One of the particular features of Catherine’s II reign was that she never travelled abroad. During the 34 years of her reign, she undertook only the journeys between St Petersburg and Moscow, or to the environs of Moscow for obligatory Orthodox pilgrimages. The only really long journey that she made was in 1787, to the South of Russia, in order to see her recently annexed territories, especially the Crimea.
She had serious reasons not to leave the country. As a German princess succeeding to the throne after the murder in 1762 of her husband Peter III, who was the legitimate descendant of Peter the Great, she had to be very cautious in order to keep her own position safe. The situation was particularly dangerous for her at the time of her supposed journey to England. A short time before, a two year long peasant war led by E.Pugachev had shaken the state. It is significant that Pugachev declared himself the Emperor Peter III, who had not been murdered but now appeared to fight against “the German, the Devil’s daughter”. And he was not the first, but the third pretender to take the name of Peter III. With great difficulty the revolt had been suppressed, and the leader of the rebellious Cossacks was beheaded in Moscow on 10th of January 1775.
At the time of the Pugachev’s revolt, the so-called Princess Tarakanova who had proclaimed herself a daughter of the Empress Elizabeth, appeared in Europe.
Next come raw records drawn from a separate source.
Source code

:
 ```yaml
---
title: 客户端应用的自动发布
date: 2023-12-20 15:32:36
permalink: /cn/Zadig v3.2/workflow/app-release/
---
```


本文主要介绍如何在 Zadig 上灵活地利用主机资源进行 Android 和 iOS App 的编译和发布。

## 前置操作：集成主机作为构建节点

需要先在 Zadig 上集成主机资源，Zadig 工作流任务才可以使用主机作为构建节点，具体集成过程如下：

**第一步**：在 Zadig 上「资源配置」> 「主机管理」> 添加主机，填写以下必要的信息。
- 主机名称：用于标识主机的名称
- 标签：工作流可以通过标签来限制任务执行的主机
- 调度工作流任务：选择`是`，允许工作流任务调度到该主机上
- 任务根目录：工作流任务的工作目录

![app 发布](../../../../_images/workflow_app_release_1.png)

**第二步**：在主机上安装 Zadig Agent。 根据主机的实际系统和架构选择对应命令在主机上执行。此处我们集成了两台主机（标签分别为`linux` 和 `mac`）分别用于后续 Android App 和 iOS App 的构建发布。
She was kidnapped by Alexei Orlov, in June 1775 brought to Petersburg, and died in the Peter-Paul-Fortress in December 1775. It is obvious, that this series of pretenders was a real threat to Catherine II, so it would have been a most inappropriate time for her to leave the country.
Furthermore, a number of contemporaries were present at the Russian Court at the time of her supposed visit to England. A French envoy, Chevalier de Corberon, kept a diary of his life at Court. Gossiping about Catherine’s love affairs, and her relations with G Potemkin and P Zavadovskii, de Corberon at the same time testified to the Empress’ presence in Moscow, and then in Petersburg in January-March 1776, the time of her alleged journey abroad .
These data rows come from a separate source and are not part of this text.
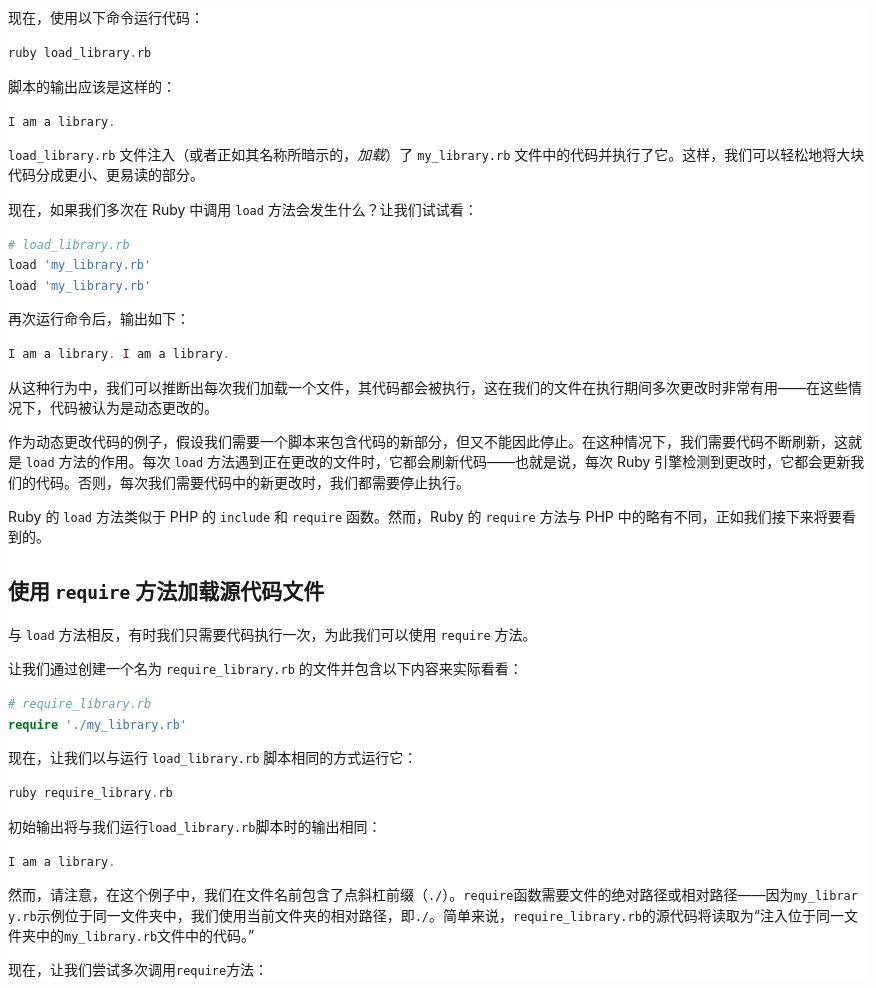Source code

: 现在，使用以下命令运行代码：

```php
ruby load_library.rb
```

脚本的输出应该是这样的：

```php
I am a library.
```

`load_library.rb` 文件注入（或者正如其名称所暗示的，*加载*）了 `my_library.rb` 文件中的代码并执行了它。这样，我们可以轻松地将大块代码分成更小、更易读的部分。

现在，如果我们多次在 Ruby 中调用 `load` 方法会发生什么？让我们试试看：

```php
# load_library.rb
load 'my_library.rb'
load 'my_library.rb'
```

再次运行命令后，输出如下：

```php
I am a library. I am a library.
```

从这种行为中，我们可以推断出每次我们加载一个文件，其代码都会被执行，这在我们的文件在执行期间多次更改时非常有用——在这些情况下，代码被认为是动态更改的。

作为动态更改代码的例子，假设我们需要一个脚本来包含代码的新部分，但又不能因此停止。在这种情况下，我们需要代码不断刷新，这就是 `load` 方法的作用。每次 `load` 方法遇到正在更改的文件时，它都会刷新代码——也就是说，每次 Ruby 引擎检测到更改时，它都会更新我们的代码。否则，每次我们需要代码中的新更改时，我们都需要停止执行。

Ruby 的 `load` 方法类似于 PHP 的 `include` 和 `require` 函数。然而，Ruby 的 `require` 方法与 PHP 中的略有不同，正如我们接下来将要看到的。

## 使用 `require` 方法加载源代码文件

与 `load` 方法相反，有时我们只需要代码执行一次，为此我们可以使用 `require` 方法。

让我们通过创建一个名为 `require_library.rb` 的文件并包含以下内容来实际看看：

```php
# require_library.rb
require './my_library.rb'
```

现在，让我们以与运行 `load_library.rb` 脚本相同的方式运行它：

```php
ruby require_library.rb
```

初始输出将与我们运行`load_library.rb`脚本时的输出相同：

```php
I am a library.
```

然而，请注意，在这个例子中，我们在文件名前包含了点斜杠前缀（`./`）。`require`函数需要文件的绝对路径或相对路径——因为`my_library.rb`示例位于同一文件夹中，我们使用当前文件夹的相对路径，即`./`。简单来说，`require_library.rb`的源代码将读取为“注入位于同一文件夹中的`my_library.rb`文件中的代码。”

现在，让我们尝试多次调用`require`方法：
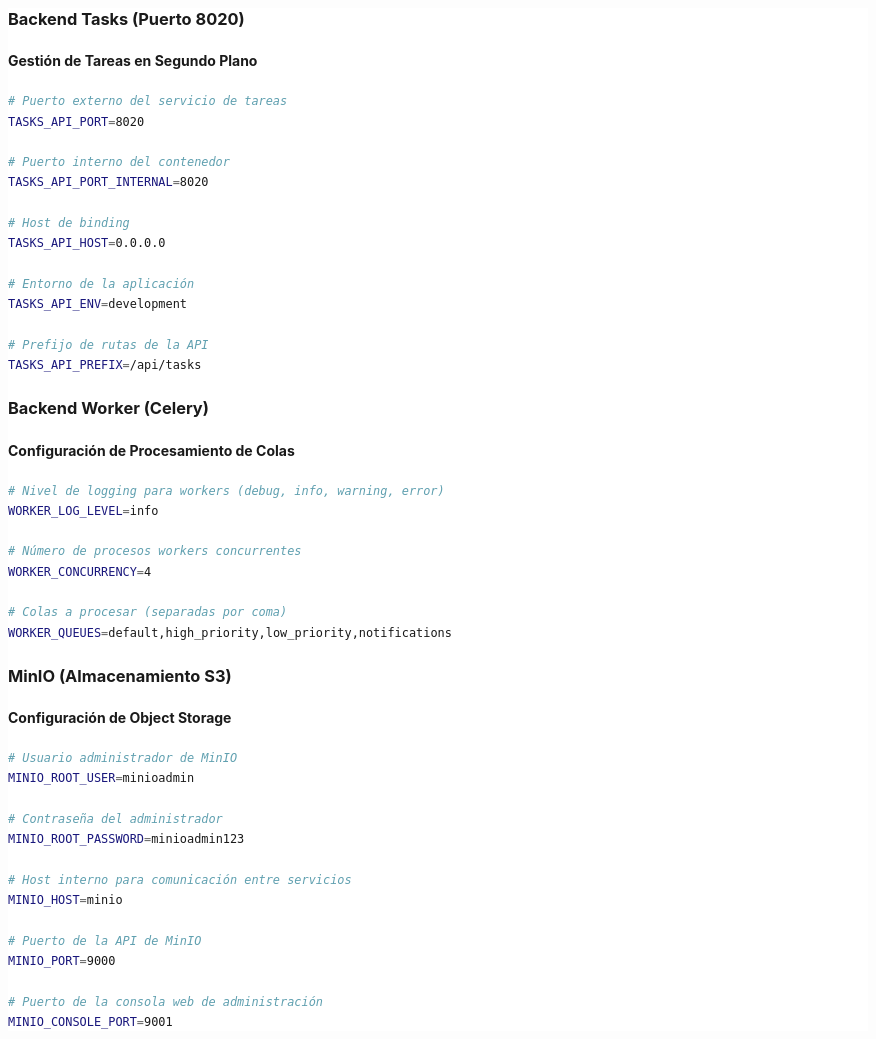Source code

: ### Backend Tasks (Puerto 8020)

#### Gestión de Tareas en Segundo Plano
```bash
# Puerto externo del servicio de tareas
TASKS_API_PORT=8020

# Puerto interno del contenedor
TASKS_API_PORT_INTERNAL=8020

# Host de binding
TASKS_API_HOST=0.0.0.0

# Entorno de la aplicación
TASKS_API_ENV=development

# Prefijo de rutas de la API
TASKS_API_PREFIX=/api/tasks
```

### Backend Worker (Celery)

#### Configuración de Procesamiento de Colas
```bash
# Nivel de logging para workers (debug, info, warning, error)
WORKER_LOG_LEVEL=info

# Número de procesos workers concurrentes
WORKER_CONCURRENCY=4

# Colas a procesar (separadas por coma)
WORKER_QUEUES=default,high_priority,low_priority,notifications
```

### MinIO (Almacenamiento S3)

#### Configuración de Object Storage
```bash
# Usuario administrador de MinIO
MINIO_ROOT_USER=minioadmin

# Contraseña del administrador
MINIO_ROOT_PASSWORD=minioadmin123

# Host interno para comunicación entre servicios
MINIO_HOST=minio

# Puerto de la API de MinIO
MINIO_PORT=9000

# Puerto de la consola web de administración
MINIO_CONSOLE_PORT=9001
```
The date of M Boulton’s letter should also have alerted local historians. The usual way from Russia to England was by sea, but it was impossible to undertake this journey in January-February, as navigation had to stop for the winter months because the Finnish Gulf was frozen.
By 1776 Catherine II was one of the strongest and most influential European monarchs. Shortly before Sir Robert Gunning had approached her for military assistance in the American War . She refused, but anyway, her visit to England would have been an event of particularly great importance for British politics. It is unbelievable that it was not mentioned in any Russian or British documents except Matthew Boulton’s letter.
All these facts are very well known to scholars involved in historical research. Such a mistake could not have been made by authors undertaking Russian and Slavonic Studies.
The scholars who have quoted the sentence did not see the whole text of Boulton’s letter. It would have been obvious, that he simply made a little joke, and had mentioned not a visit of Empress Catherine the Great to his house, but the receipt of some image of her, presumably a portrait, on which she looked “a charming woman”. In 1772 Boulton had sent a huge amount of ormolu wares to Catherine the Great, and she repeated the orders in 1774, and then in 1776, although at the same time she did not buy his sidereal clock . However, a portrait, or perhaps a snuffbox with a portrait (a usual present from Russian Emperors in the 18th century) might have been a sign of her appreciation.
It is pity to destroy a nice Birmingham legend, but even local studies must be based on historical truth. This truth however opens the way for looking for the image of Catherine the Great – an artefact, which could become a fine addition to the commemorative museum in Matthew Boulton’s Soho House.